* **Data**
□ □ □
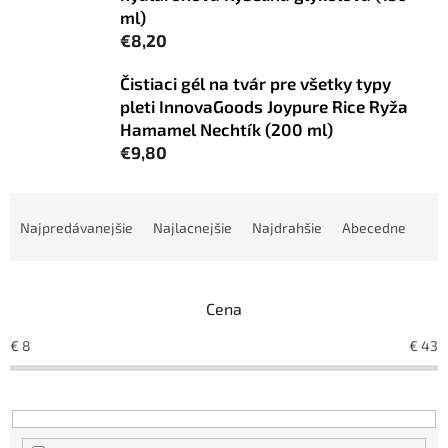
ml)
€8,20
Čistiaci gél na tvár pre všetky typy
pleti InnovaGoods Joypure Rice Ryža
Hamamel Nechtík (200 ml)
€9,80
R
a
Najpredávanejšie
Najlacnejšie
Najdrahšie
Abecedne
d
e
n
Cena
i
e
€
8
€
43
p
r
o
d
u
□ □ □
* **Exercise goal**
Once the pictures are removed, print all the remaining data exactly as it stands.

* **Reply**
ml)
€8,20
Čistiaci gél na tvár pre všetky typy
pleti InnovaGoods Joypure Rice Ryža
Hamamel Nechtík (200 ml)
€9,80
R
a
Najpredávanejšie
Najlacnejšie
Najdrahšie
Abecedne
d
e
n
Cena
i
e
€
8
€
43
p
r
o
d
u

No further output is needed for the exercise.